Electric cars will play an excise duty for the first time. Fuel duty upgraded in line with inflation.
Sin taxes: Duty on tobacco products to rise, duty on alcohol to rise in-line with inflation, and sweeping changes to gambling taxes.
Energy bills will fall by £150 annual for the average household from April next year.
From the OBR report
The OBR report stated on Rachel Reeves’ Budget measures:
‘Over the medium term, the cost of these measures is more than offset by a wide-ranging set of changes to tax policy which raise receipts and lower borrowing by £0.7 billion in 2026-27 rising to £26.1 billion by 2029-30.
‘As a share of GDP, the policies in this Budget deliver the third-largest medium-term tax increase since the OBR was established in 2010, after the March 2021 and the October 2024 Budgets.’
Tax policies comprise:
A set of personal tax changes which increase receipts by £14.9 billion in 2029-30, including:
• freezing personal tax and employer National Insurance contributions (NICs) thresholds for three years from 2028-29, which raises £8.0 billion;
• charging NICs on salary-sacrificed pensions contributions, raising £4.7 billion; and
• increasing the tax rates on dividends, property and savings income by 2 percentage points, raising £2.1 billion.
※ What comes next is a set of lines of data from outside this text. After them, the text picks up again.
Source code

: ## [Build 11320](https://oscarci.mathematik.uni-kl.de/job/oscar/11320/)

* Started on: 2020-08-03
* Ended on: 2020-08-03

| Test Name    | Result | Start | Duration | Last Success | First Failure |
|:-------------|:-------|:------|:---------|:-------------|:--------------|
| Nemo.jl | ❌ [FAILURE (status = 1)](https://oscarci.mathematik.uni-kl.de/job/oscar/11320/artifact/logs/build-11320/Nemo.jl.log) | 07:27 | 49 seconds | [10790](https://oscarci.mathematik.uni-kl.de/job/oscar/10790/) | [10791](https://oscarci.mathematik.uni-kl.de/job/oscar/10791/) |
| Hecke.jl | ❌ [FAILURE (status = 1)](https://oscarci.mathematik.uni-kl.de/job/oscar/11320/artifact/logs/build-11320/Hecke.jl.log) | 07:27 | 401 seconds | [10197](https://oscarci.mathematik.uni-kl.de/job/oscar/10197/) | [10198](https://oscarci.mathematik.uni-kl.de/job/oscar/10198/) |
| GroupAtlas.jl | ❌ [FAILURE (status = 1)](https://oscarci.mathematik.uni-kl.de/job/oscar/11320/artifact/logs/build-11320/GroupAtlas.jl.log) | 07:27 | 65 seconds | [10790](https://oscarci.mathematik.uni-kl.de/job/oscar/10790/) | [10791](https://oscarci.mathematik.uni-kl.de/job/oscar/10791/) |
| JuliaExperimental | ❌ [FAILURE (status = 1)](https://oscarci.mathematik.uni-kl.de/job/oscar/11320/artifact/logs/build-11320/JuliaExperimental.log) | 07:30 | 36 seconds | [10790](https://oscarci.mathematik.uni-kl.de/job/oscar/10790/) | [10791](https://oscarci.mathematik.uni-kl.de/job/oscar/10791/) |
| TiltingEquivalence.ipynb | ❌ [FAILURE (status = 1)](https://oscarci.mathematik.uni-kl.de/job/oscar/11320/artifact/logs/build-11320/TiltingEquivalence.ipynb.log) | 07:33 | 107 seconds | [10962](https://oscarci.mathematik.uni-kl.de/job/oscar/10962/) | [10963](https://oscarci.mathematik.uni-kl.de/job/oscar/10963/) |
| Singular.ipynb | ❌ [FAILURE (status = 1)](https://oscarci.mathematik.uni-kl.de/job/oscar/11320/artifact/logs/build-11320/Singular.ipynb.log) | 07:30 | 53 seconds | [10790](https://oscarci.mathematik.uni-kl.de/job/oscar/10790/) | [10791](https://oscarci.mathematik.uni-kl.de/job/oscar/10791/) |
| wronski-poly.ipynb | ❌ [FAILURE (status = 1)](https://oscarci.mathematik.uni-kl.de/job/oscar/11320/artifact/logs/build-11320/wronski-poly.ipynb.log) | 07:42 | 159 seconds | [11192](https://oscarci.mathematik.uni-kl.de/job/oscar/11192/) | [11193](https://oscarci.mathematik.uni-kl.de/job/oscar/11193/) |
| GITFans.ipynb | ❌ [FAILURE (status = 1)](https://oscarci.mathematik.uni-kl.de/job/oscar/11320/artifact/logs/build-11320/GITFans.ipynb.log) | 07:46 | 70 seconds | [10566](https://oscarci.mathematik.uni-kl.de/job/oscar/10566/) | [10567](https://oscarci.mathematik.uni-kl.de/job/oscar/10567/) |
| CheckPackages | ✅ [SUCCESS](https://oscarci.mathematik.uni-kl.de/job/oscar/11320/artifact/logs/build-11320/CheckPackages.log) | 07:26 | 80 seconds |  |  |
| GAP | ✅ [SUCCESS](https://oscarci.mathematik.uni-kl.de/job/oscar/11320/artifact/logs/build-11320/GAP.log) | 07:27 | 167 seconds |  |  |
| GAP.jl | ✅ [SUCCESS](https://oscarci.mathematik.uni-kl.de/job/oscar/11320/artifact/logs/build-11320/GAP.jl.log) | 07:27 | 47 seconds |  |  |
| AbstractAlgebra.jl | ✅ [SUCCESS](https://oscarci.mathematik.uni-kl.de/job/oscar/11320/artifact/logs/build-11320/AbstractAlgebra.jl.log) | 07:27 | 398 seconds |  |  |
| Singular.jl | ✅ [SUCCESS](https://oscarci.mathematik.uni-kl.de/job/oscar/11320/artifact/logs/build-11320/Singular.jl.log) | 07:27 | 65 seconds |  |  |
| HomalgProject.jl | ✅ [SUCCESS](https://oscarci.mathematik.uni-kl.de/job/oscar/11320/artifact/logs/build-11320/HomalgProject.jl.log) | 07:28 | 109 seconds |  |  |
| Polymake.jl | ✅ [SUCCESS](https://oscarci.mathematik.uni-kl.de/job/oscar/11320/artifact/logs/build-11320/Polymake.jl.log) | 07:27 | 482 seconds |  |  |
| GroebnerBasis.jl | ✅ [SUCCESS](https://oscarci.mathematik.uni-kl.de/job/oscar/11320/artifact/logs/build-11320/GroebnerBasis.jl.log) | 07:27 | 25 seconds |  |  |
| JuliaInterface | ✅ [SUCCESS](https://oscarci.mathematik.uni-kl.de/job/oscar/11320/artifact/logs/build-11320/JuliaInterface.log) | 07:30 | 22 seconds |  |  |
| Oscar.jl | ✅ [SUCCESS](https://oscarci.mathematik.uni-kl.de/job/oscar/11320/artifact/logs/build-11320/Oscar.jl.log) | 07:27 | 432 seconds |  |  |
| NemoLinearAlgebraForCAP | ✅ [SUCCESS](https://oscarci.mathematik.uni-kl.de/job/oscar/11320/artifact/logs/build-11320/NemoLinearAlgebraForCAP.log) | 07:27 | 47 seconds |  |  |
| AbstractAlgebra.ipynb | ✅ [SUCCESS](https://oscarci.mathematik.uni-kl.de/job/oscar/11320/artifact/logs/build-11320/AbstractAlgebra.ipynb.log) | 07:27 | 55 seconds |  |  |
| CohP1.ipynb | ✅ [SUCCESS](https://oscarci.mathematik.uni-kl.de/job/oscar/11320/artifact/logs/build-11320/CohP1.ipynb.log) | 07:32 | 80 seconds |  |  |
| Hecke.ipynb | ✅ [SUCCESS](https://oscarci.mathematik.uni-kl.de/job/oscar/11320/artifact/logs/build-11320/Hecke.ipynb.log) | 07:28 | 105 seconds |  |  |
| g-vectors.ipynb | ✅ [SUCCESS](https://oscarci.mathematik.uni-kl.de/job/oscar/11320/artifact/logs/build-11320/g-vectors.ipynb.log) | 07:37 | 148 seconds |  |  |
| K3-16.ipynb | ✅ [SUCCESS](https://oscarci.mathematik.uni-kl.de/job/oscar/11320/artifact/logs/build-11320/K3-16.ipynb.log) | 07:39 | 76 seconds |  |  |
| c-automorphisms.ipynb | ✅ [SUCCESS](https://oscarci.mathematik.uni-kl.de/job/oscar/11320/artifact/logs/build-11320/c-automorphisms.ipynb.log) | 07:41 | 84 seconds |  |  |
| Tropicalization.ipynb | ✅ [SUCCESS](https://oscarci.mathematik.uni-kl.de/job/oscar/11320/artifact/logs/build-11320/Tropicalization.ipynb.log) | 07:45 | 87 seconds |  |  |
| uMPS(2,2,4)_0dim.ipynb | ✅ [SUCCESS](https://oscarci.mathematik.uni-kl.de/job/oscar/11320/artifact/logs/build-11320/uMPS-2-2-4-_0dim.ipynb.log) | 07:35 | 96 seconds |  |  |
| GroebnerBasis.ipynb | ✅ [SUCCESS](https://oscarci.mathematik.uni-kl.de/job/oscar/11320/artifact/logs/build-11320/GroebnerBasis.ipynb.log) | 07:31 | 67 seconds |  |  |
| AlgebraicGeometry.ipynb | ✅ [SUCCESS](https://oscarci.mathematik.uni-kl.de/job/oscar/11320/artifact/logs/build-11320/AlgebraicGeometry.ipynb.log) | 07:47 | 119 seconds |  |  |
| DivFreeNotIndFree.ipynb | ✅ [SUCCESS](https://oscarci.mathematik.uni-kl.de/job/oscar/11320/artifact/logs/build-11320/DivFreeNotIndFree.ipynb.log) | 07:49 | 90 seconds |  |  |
Other tax changes increase receipts by £11.2 billion in 2029-30. These include:
• a reduction to the writing down allowance main rate in corporation tax, which raises £1.5 billion;
• a new mileage-based charge on battery electric and plug-in hybrid cars from April 2028, raising £1.4 billion;
• reforms to the taxation of gambling, which raises £1.1 billion
reduced capital gains tax relief on disposals to employee ownership trusts, which raises £0.9 billion;
• a high value council tax surcharge on properties worth over £2 million, raising £0.4 billion;
• tax administration, compliance and debt collection measures, which raise £2.3 billion;
• these tax rises are partially offset by a freeze to fuel duty for a further five months followed by staged increases from September 2026, costing £2.4 billion next year and £0.9 billion each year thereafter;
and
• a range of other tax measures, including the introduction of the Sizewell C regulated asset base (RAB) levy, collectively raise a further £4.4 billion.